According to a report from the Wall Street Journal, Republicans and GOP consultants are surveying the reputational damage done to the party after Donald Trump encouraged followers to march in the U.S. Capitol on Wednesday that led to a riot and left five dead.
With finger-pointing in full bloom and the president retreating back to the White House and still fuming about his failed re-election bid, the party that allied itself so closely with Trump is finding itself suffering collateral damage.
According to the Journal, there is an internal fight going on between Trump's remaining supporters in Congress and those who want to put him in the past and repair the damage he wrought.
As Sen. John Thune (R-SD) put it, "We've got to chart a course. I think our identity for the past several years now has been built around an individual. And we've got to get back to where it is built on a set of ideas and principles and policies, and I'm sure those conversations will be held. But it needs to happen pretty soon."
Republican strategist Scott Reed bluntly explained the problem facing the party, "I think the Trump brand is close to destroyed."
The Journal reported, "This week's events exacerbated a crisis of identity for a party that already was seeking to figure out how it will sell itself in the post-Trump era," adding, "Across the country, the party is being torn by infighting between those who resisted Mr. Trump's efforts to overturn the presidential election results, and those who supported it, in some cases with an eye to run for higher office."

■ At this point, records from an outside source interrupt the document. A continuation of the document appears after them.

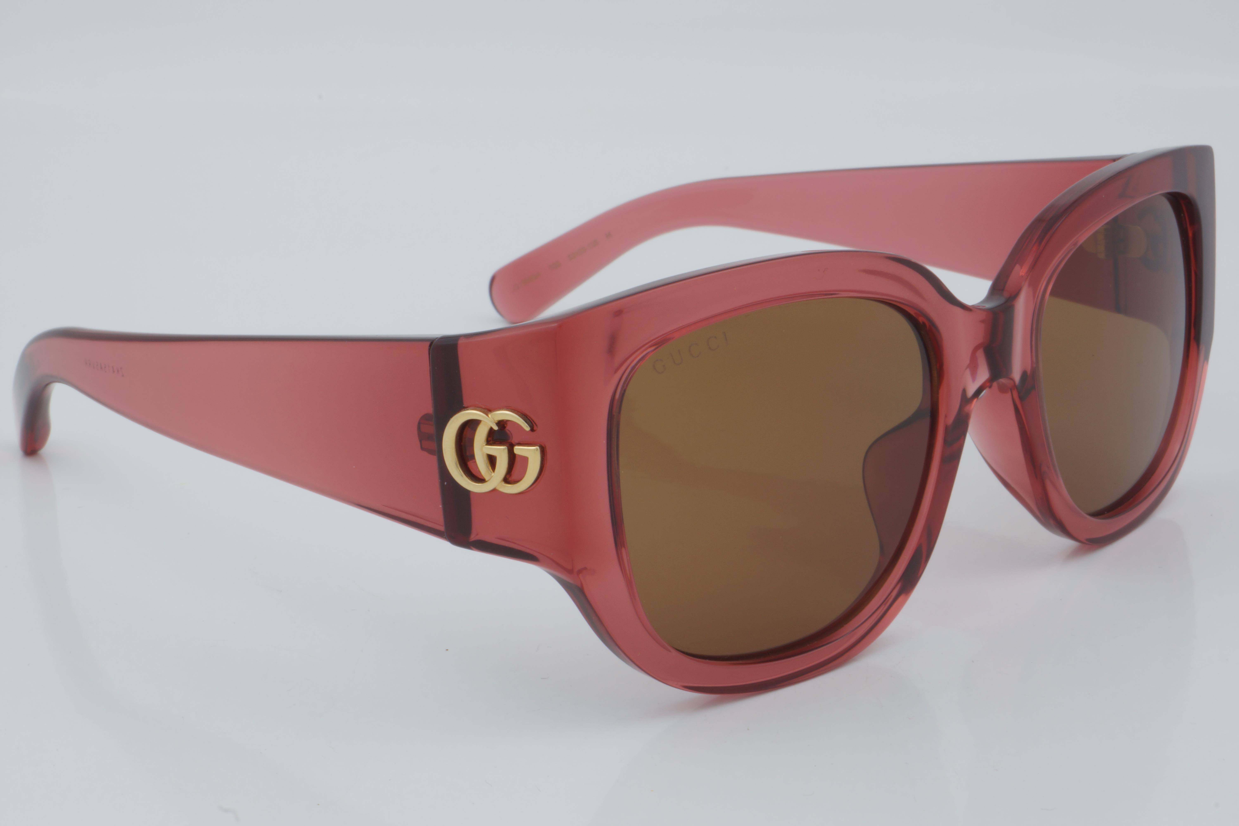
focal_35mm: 75
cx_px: 620
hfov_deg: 27.0
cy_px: 413
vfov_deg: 18.2
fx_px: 2581
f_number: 32
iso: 100
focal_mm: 50
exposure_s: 1/4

That doesn't mean that the president doesn't still have a loyal base with the report noting Trump still has "strong support among his base of largely rural, evangelical Christian and working-class voters." But those numbers came before Wednesday's assault on the Capitol.
According to Stan Barnes, a Republican consultant, the party leadership needs to decide how much longer it wants to be associated with the outgoing president.

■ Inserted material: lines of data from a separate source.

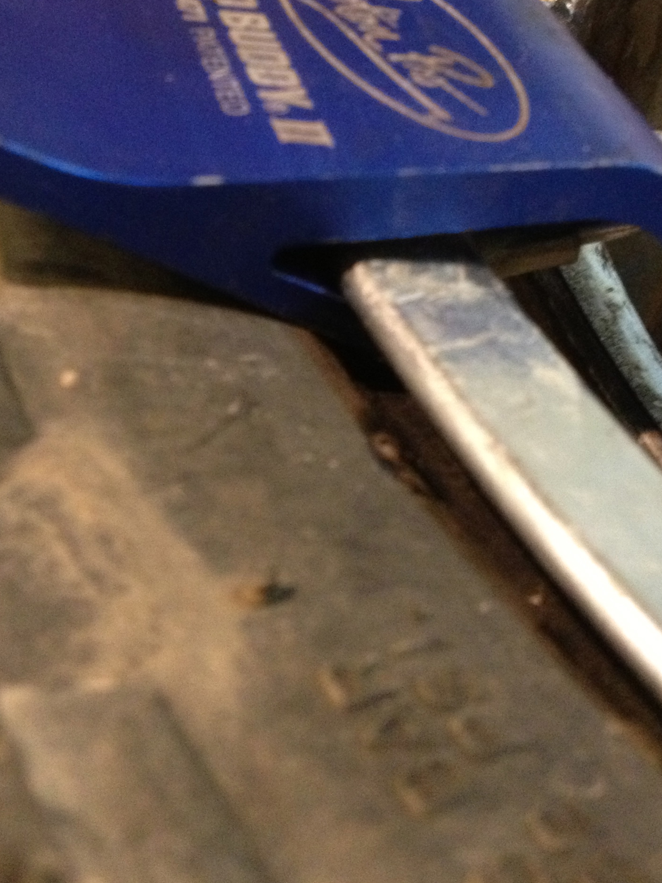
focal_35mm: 61
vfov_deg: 31.2
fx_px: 1555
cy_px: 245
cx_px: 325
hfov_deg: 24.0
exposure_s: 1/17
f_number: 2.4
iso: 400
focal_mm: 4.28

"It's a serious threat to the party's ability to win elections in the near future, to recruit candidates and raise money,'' Barnes explained. "And if the party can't figure out if wants to be in the boat with Trump or in another boat, then the party is facing an existential threat."
Rick Tyler, a Republican strategist who advised Sen. Ted Cruz (R-TX), agreed.
"Unless the party fully rejects Trump, it will quickly become irrelevant," he explained. "The type of candidates a Trump-centric Republican Party will nominate will be easily beaten in most general elections, relegating themselves to being a perpetual minority and regional party."